→ **Task directions**:
Without the pictures, write the listing out again exactly as it appears.
-- Raw data follows --
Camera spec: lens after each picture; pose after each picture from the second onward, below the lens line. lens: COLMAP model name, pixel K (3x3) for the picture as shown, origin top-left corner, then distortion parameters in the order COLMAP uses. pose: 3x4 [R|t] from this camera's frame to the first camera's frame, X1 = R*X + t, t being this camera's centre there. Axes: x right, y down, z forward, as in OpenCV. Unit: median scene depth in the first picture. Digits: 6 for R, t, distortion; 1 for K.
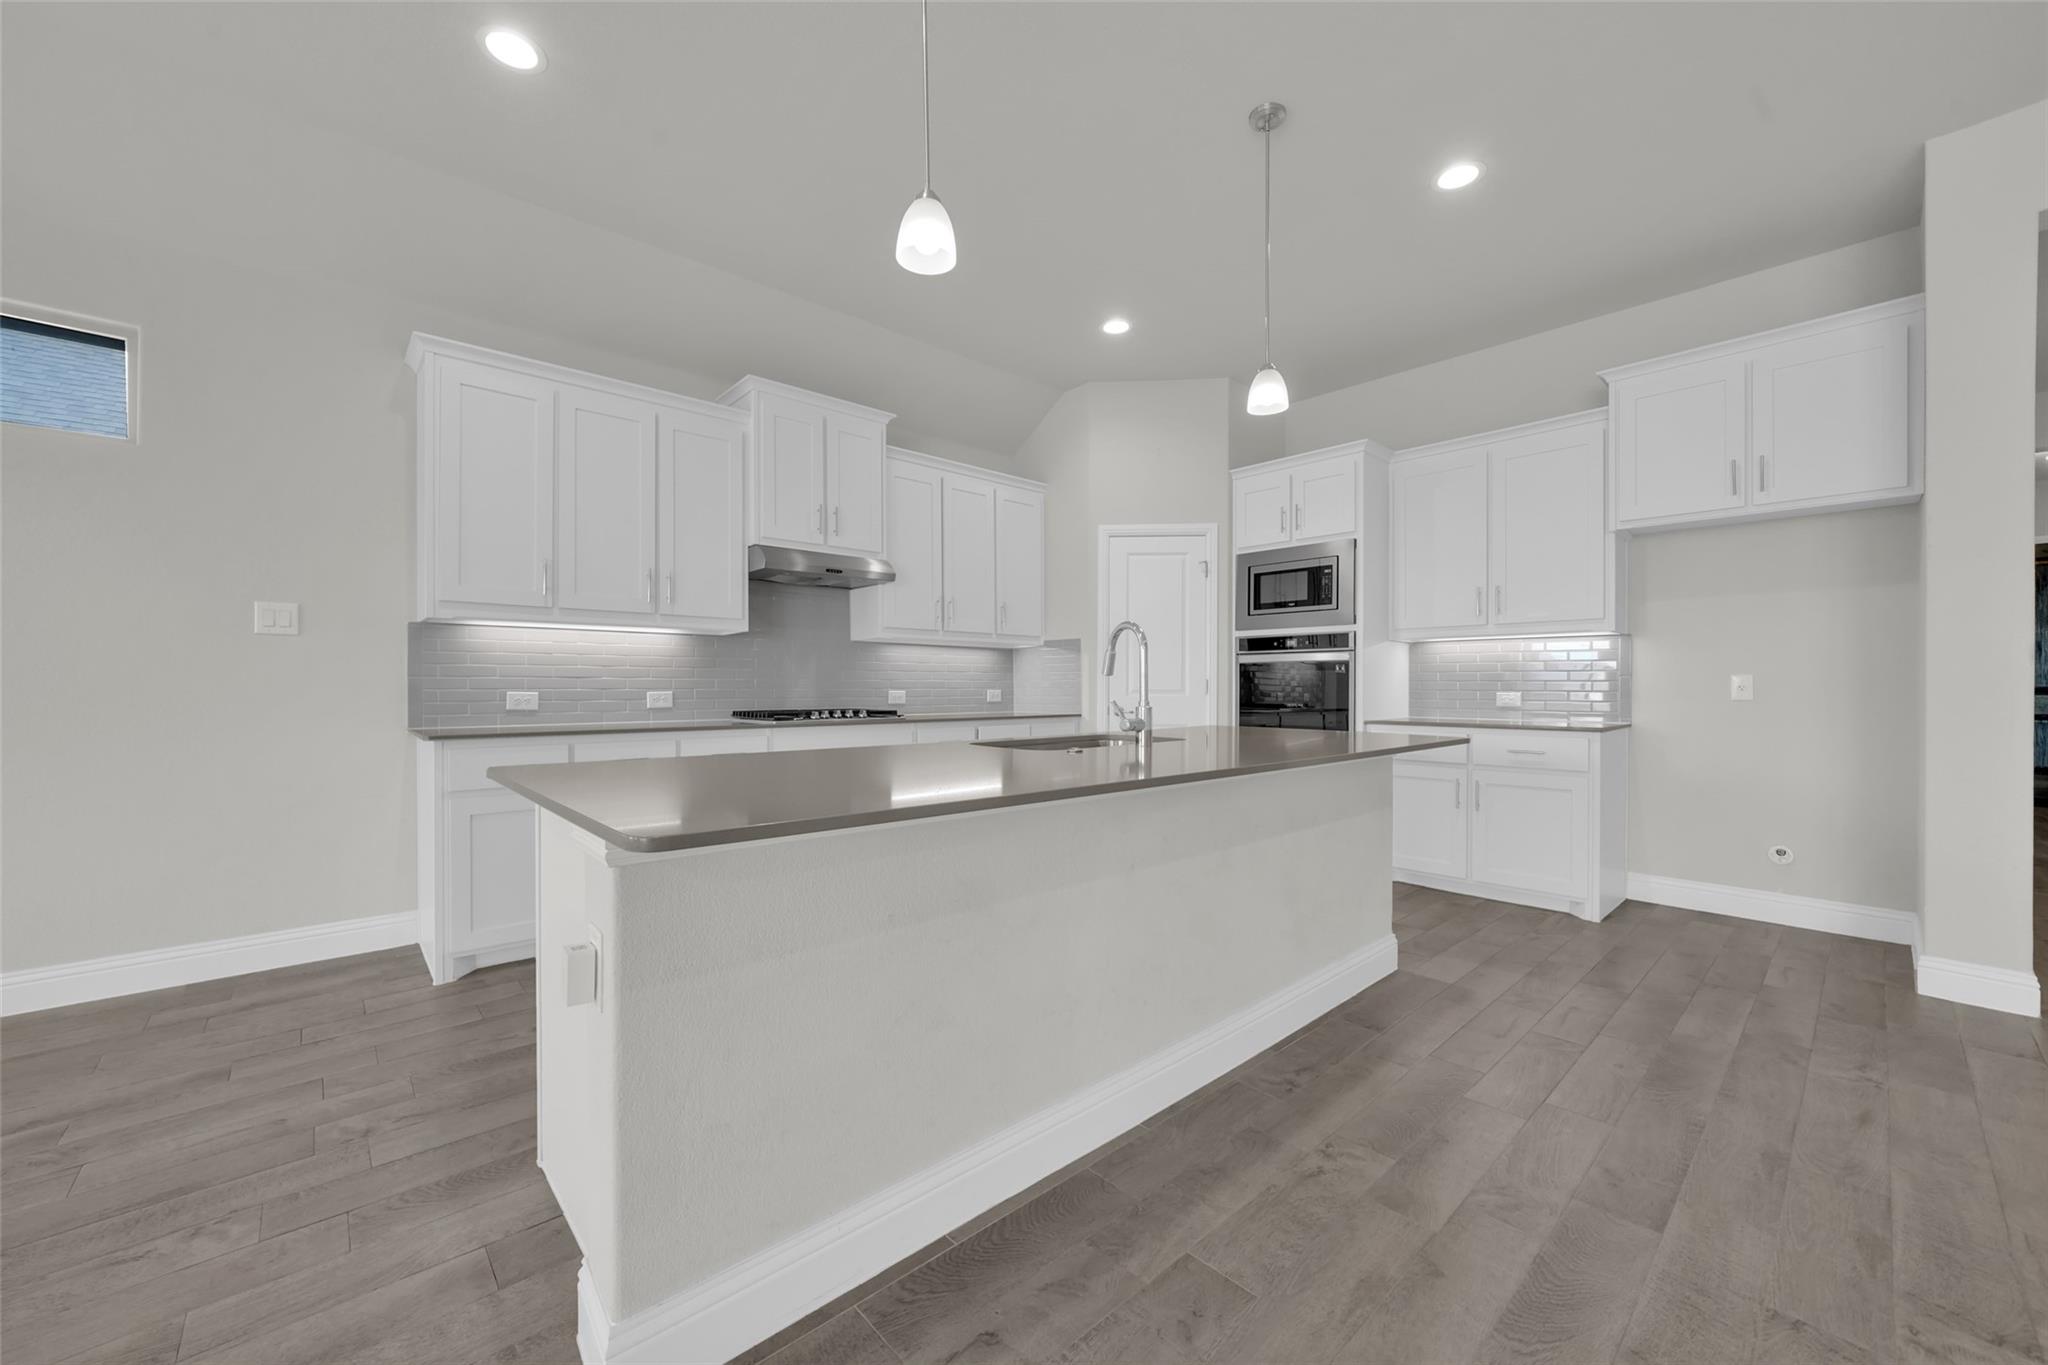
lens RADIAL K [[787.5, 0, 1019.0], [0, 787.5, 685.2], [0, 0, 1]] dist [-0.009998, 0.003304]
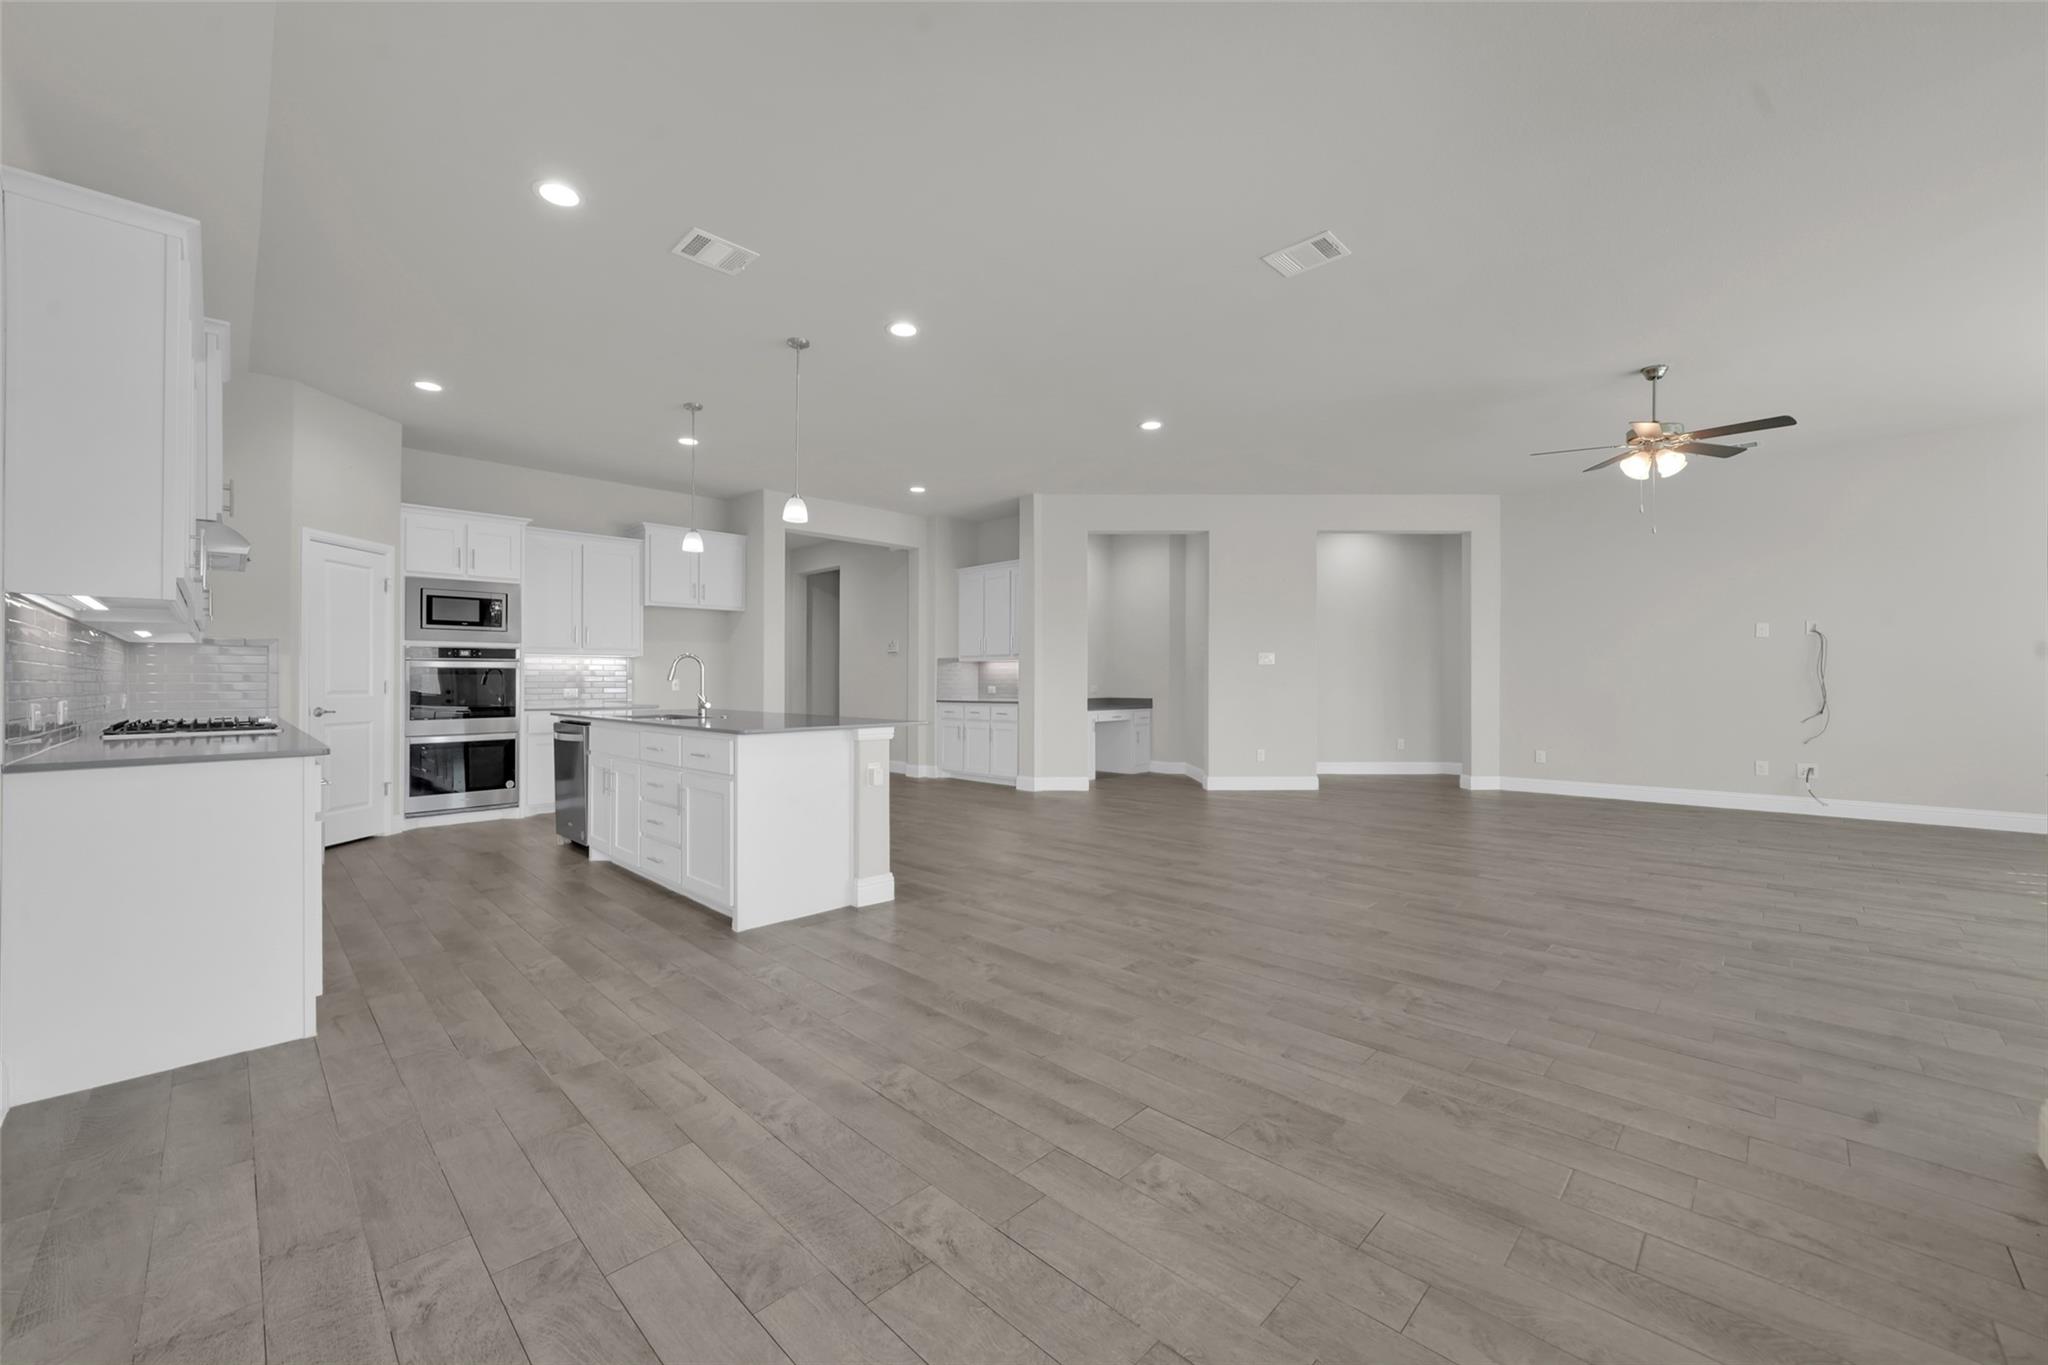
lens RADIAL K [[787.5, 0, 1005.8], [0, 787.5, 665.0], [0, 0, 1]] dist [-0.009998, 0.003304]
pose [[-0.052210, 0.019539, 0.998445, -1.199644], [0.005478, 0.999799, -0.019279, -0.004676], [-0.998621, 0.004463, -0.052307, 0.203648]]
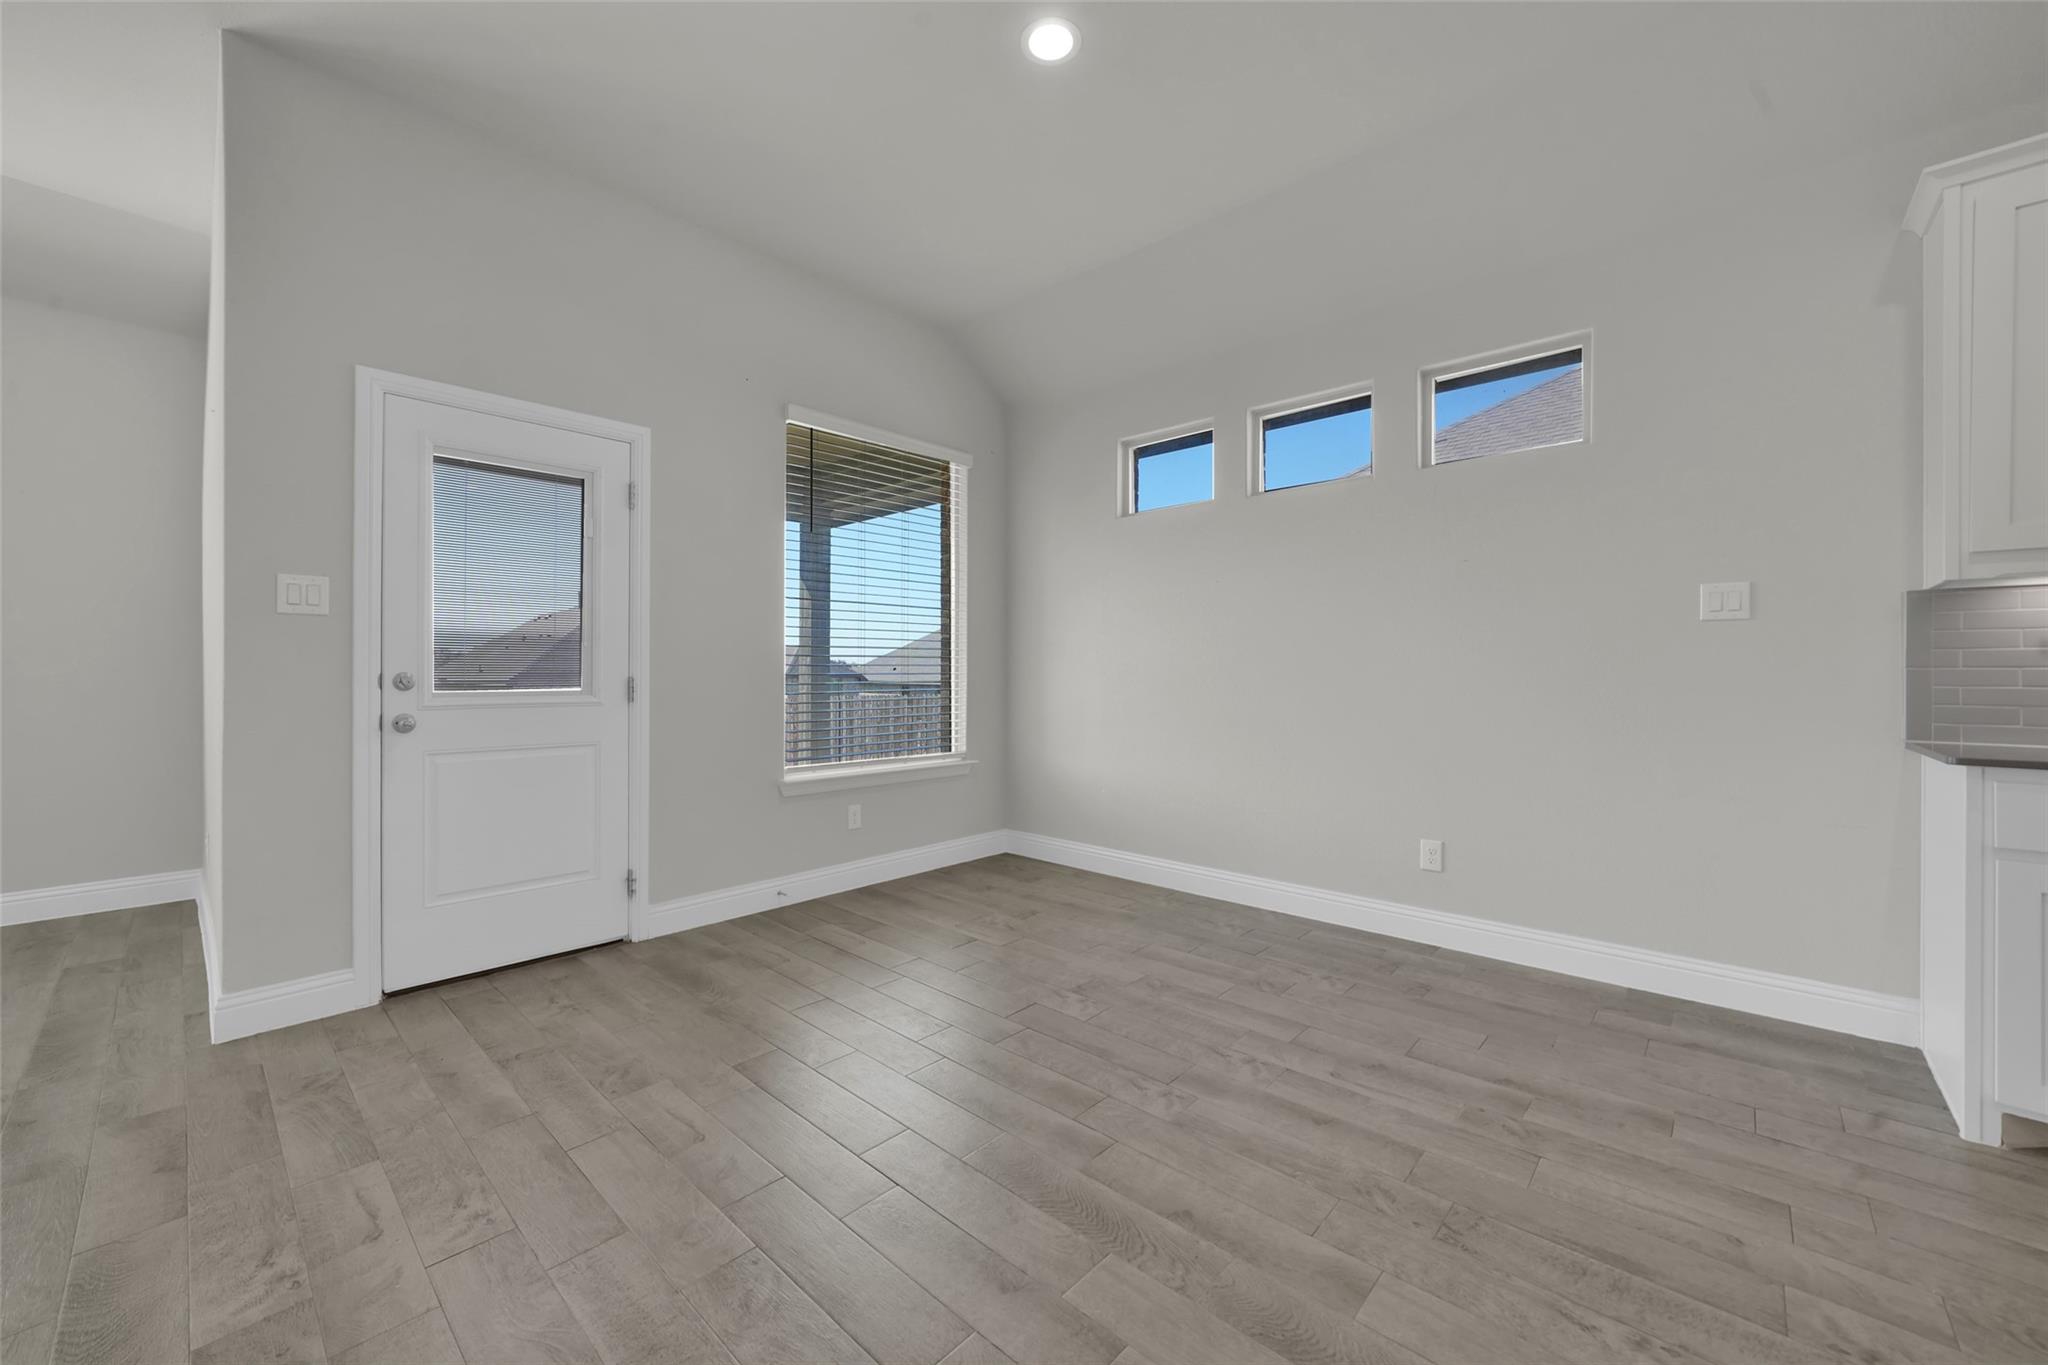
-- Raw data concluded --
→ **Answer section**:
Camera spec: lens after each picture; pose after each picture from the second onward, below the lens line. lens: COLMAP model name, pixel K (3x3) for the picture as shown, origin top-left corner, then distortion parameters in the order COLMAP uses. pose: 3x4 [R|t] from this camera's frame to the first camera's frame, X1 = R*X + t, t being this camera's centre there. Axes: x right, y down, z forward, as in OpenCV. Unit: median scene depth in the first picture. Digits: 6 for R, t, distortion; 1 for K.
lens RADIAL K [[787.5, 0, 1019.0], [0, 787.5, 685.2], [0, 0, 1]] dist [-0.009998, 0.003304]
lens RADIAL K [[787.5, 0, 1005.8], [0, 787.5, 665.0], [0, 0, 1]] dist [-0.009998, 0.003304]
pose [[-0.052210, 0.019539, 0.998445, -1.199644], [0.005478, 0.999799, -0.019279, -0.004676], [-0.998621, 0.004463, -0.052307, 0.203648]]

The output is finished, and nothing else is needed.